§ Aim of the exercise: From the data underneath, reproduce exactly the stretch that begins at the line with "X329260Y576580D03*" and ends after the line with "X34720Y158140D03*".

(Electronic design automation data)
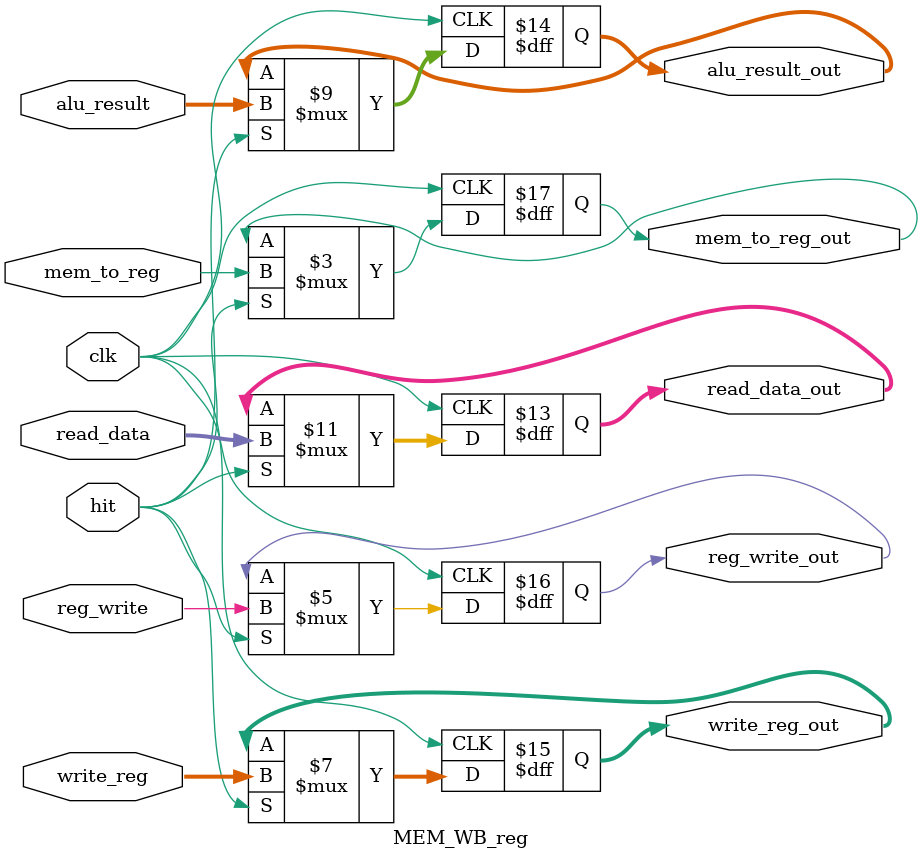
<source format=v>
`timescale 1ns / 1ps

module MEM_WB_reg (
   input clk,
	input hit,
	input [31:0] read_data,
	input [31:0] alu_result,
	input [ 4:0] write_reg,
	input reg_write,
	input mem_to_reg,
	
	output reg [31:0] read_data_out,
	output reg [31:0] alu_result_out,
	output reg [ 4:0] write_reg_out,
	output reg reg_write_out,
	output reg mem_to_reg_out
	);
	
	always @(negedge clk) begin
		if (hit == 1'b1) begin
			read_data_out <= read_data;
			alu_result_out <= alu_result;
			write_reg_out <= write_reg;
			reg_write_out <= reg_write;
			mem_to_reg_out <= mem_to_reg;
		end
	end

endmodule
</source>
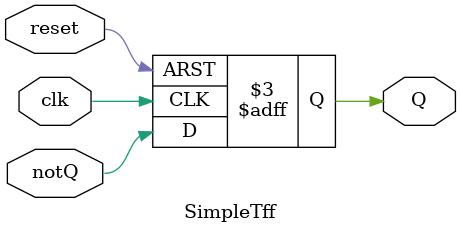
<source format=v>
`timescale 1ns/1ns
module SimpleTff(notQ,clk,reset,Q);
	
	input notQ,clk,reset;
	output Q;
	reg Q;
	
	always @(negedge reset or posedge clk)
	begin	
		if(!reset) Q<=1'b0;
		else Q<=notQ;
	end
	
endmodule
</source>
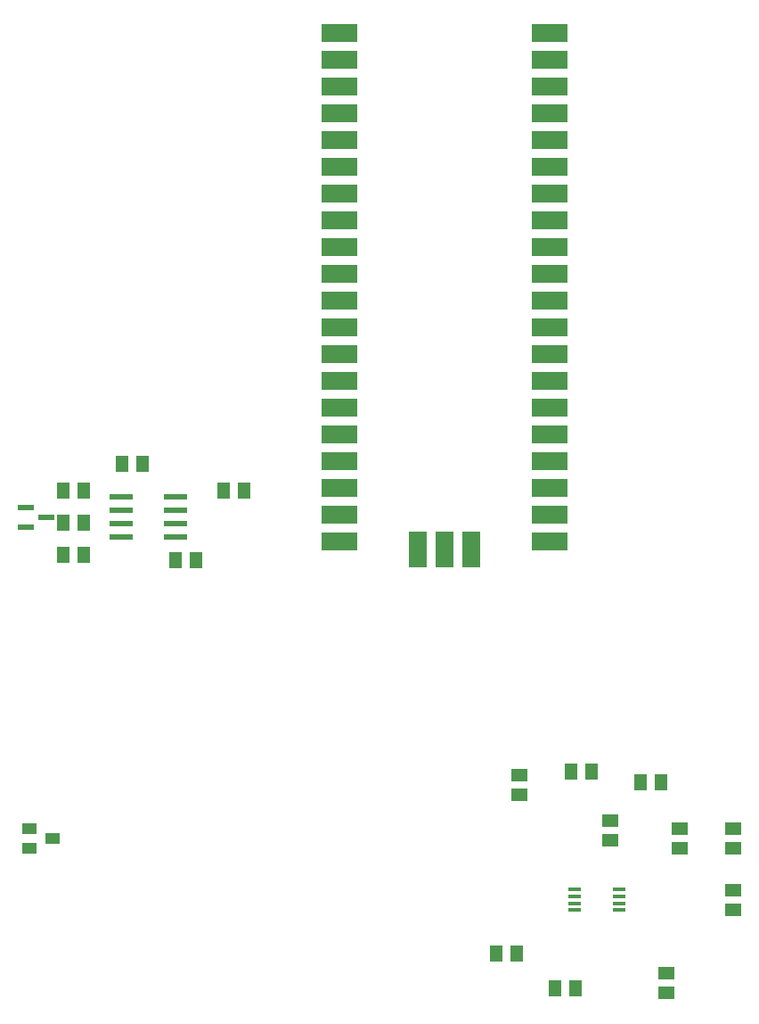
<source format=gtp>
G04 EAGLE Gerber RS-274X export*
G75*
%MOMM*%
%FSLAX34Y34*%
%LPD*%
%INSolderpaste Top*%
%IPPOS*%
%AMOC8*
5,1,8,0,0,1.08239X$1,22.5*%
G01*
%ADD10R,1.300000X1.500000*%
%ADD11R,1.500000X1.300000*%
%ADD12R,1.200000X0.300000*%
%ADD13R,3.500000X1.700000*%
%ADD14R,1.700000X3.500000*%
%ADD15R,1.400000X1.000000*%
%ADD16R,2.200000X0.600000*%
%ADD17R,1.500000X0.600000*%


D10*
X549300Y231140D03*
X568300Y231140D03*
X553060Y25400D03*
X534060Y25400D03*
D11*
X703580Y99720D03*
X703580Y118720D03*
X652780Y177140D03*
X652780Y158140D03*
X640080Y39980D03*
X640080Y20980D03*
D12*
X595160Y118980D03*
X595160Y112480D03*
X595160Y105980D03*
X595160Y99480D03*
X552910Y99480D03*
X552910Y105980D03*
X552910Y112480D03*
X552910Y118980D03*
D11*
X500380Y227940D03*
X500380Y208940D03*
X586740Y184760D03*
X586740Y165760D03*
D10*
X634340Y220980D03*
X615340Y220980D03*
D11*
X703580Y177140D03*
X703580Y158140D03*
D10*
X497180Y58420D03*
X478180Y58420D03*
D13*
X329260Y932180D03*
X329260Y906780D03*
X329260Y881380D03*
X329260Y855980D03*
X329260Y830580D03*
X329260Y805180D03*
X329260Y779780D03*
X329260Y754380D03*
X329260Y728980D03*
X329260Y703580D03*
X329260Y678180D03*
X329260Y652780D03*
X329260Y627380D03*
X329260Y601980D03*
X329260Y576580D03*
X329260Y551180D03*
X329260Y525780D03*
X329260Y500380D03*
X329260Y474980D03*
X329260Y449580D03*
X529260Y449580D03*
X529260Y474980D03*
X529260Y500380D03*
X529260Y525780D03*
X529260Y551180D03*
X529260Y576580D03*
X529260Y601980D03*
X529260Y627380D03*
X529260Y652780D03*
X529260Y678180D03*
X529260Y703580D03*
X529260Y728980D03*
X529260Y754380D03*
X529260Y779780D03*
X529260Y805180D03*
X529260Y830580D03*
X529260Y855980D03*
X529260Y881380D03*
X529260Y906780D03*
X529260Y932180D03*
D14*
X403860Y441630D03*
X429260Y441630D03*
X454660Y441630D03*
D15*
X56720Y167640D03*
X34720Y158140D03*
X34720Y177140D03*
D10*
X141580Y523240D03*
X122580Y523240D03*
X192380Y431800D03*
X173380Y431800D03*
D16*
X121320Y478790D03*
X173320Y478790D03*
X121320Y491490D03*
X121320Y466090D03*
X121320Y453390D03*
X173320Y491490D03*
X173320Y466090D03*
X173320Y453390D03*
D10*
X85700Y497840D03*
X66700Y497840D03*
X238100Y497840D03*
X219100Y497840D03*
D17*
X31140Y481940D03*
X31140Y462940D03*
X50140Y472440D03*
D10*
X66700Y436880D03*
X85700Y436880D03*
X85700Y467360D03*
X66700Y467360D03*
M02*

</source>
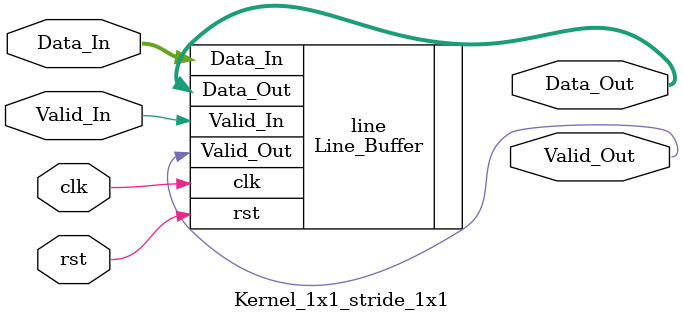
<source format=v>
`timescale 1ns / 1ps


module Kernel_1x1_stride_1x1 #(parameter IMG_WIDHT = 299)
    (
        input [31:0] Data_In,
        input Valid_In,
        input clk,
        input rst,
        output [31:0] Data_Out,
        output Valid_Out
    );

    Line_Buffer #(.LENGHT(IMG_WIDHT),.DATA_WIDHT(32))
        line (
            .clk(clk),
            .rst(rst),
            .Valid_In(Valid_In),
            .Data_In(Data_In),
            .Valid_Out(Valid_Out),
            .Data_Out(Data_Out)
        );




endmodule

</source>
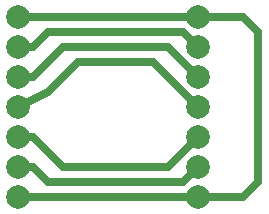
<source format=gbr>
%FSLAX34Y34*%
%MOMM*%
%LNCOPPER_BOTTOM*%
G71*
G01*
%ADD10C, 2.00*%
%ADD11C, 0.70*%
%LPD*%
X38100Y965200D02*
G54D10*
D03*
X38100Y939800D02*
G54D10*
D03*
X38100Y914400D02*
G54D10*
D03*
X38100Y889000D02*
G54D10*
D03*
X38100Y863600D02*
G54D10*
D03*
X38100Y838200D02*
G54D10*
D03*
X38100Y812800D02*
G54D10*
D03*
X190500Y812800D02*
G54D10*
D03*
X190500Y838200D02*
G54D10*
D03*
X190500Y863600D02*
G54D10*
D03*
X190500Y889000D02*
G54D10*
D03*
X190500Y914400D02*
G54D10*
D03*
X190500Y939800D02*
G54D10*
D03*
X190500Y965200D02*
G54D10*
D03*
G54D11*
X38100Y965200D02*
X190500Y965200D01*
G54D11*
X38100Y939800D02*
X50800Y939800D01*
X63500Y952500D01*
X177800Y952500D01*
X190500Y939800D01*
G54D11*
X38100Y914400D02*
X50800Y914400D01*
X76200Y939800D01*
X165100Y939800D01*
X190500Y914400D01*
G54D11*
X38100Y812800D02*
X190500Y812800D01*
G54D11*
X38100Y838200D02*
X50800Y838200D01*
X63500Y825500D01*
X177800Y825500D01*
X190500Y838200D01*
G54D11*
X38100Y863600D02*
X50800Y863600D01*
X76200Y838200D01*
X165100Y838200D01*
X190500Y863600D01*
G54D11*
X38100Y889000D02*
X63500Y901700D01*
X88900Y927100D01*
X152400Y927100D01*
X190500Y889000D01*
X190500Y965200D02*
G54D10*
D03*
G54D11*
X190500Y965200D02*
X228600Y965200D01*
X241300Y952500D01*
X241300Y825500D01*
X228600Y812800D01*
X190500Y812800D01*
M02*

</source>
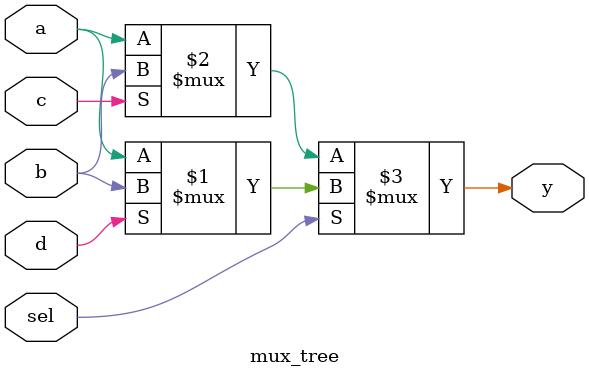
<source format=v>
module mux_tree(
    input wire sel,
    input wire a,
    input wire b,
    input wire c,
    input wire d,
    output wire y
);
    // Simplified multiplexer logic using conditional operator
    assign y = sel ? (d ? b : a) : (c ? b : a);
endmodule
</source>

§ Output:
X329260Y576580D03*
X329260Y551180D03*
X329260Y525780D03*
X329260Y500380D03*
X329260Y474980D03*
X329260Y449580D03*
X529260Y449580D03*
X529260Y474980D03*
X529260Y500380D03*
X529260Y525780D03*
X529260Y551180D03*
X529260Y576580D03*
X529260Y601980D03*
X529260Y627380D03*
X529260Y652780D03*
X529260Y678180D03*
X529260Y703580D03*
X529260Y728980D03*
X529260Y754380D03*
X529260Y779780D03*
X529260Y805180D03*
X529260Y830580D03*
X529260Y855980D03*
X529260Y881380D03*
X529260Y906780D03*
X529260Y932180D03*
D14*
X403860Y441630D03*
X429260Y441630D03*
X454660Y441630D03*
D15*
X56720Y167640D03*
X34720Y158140D03*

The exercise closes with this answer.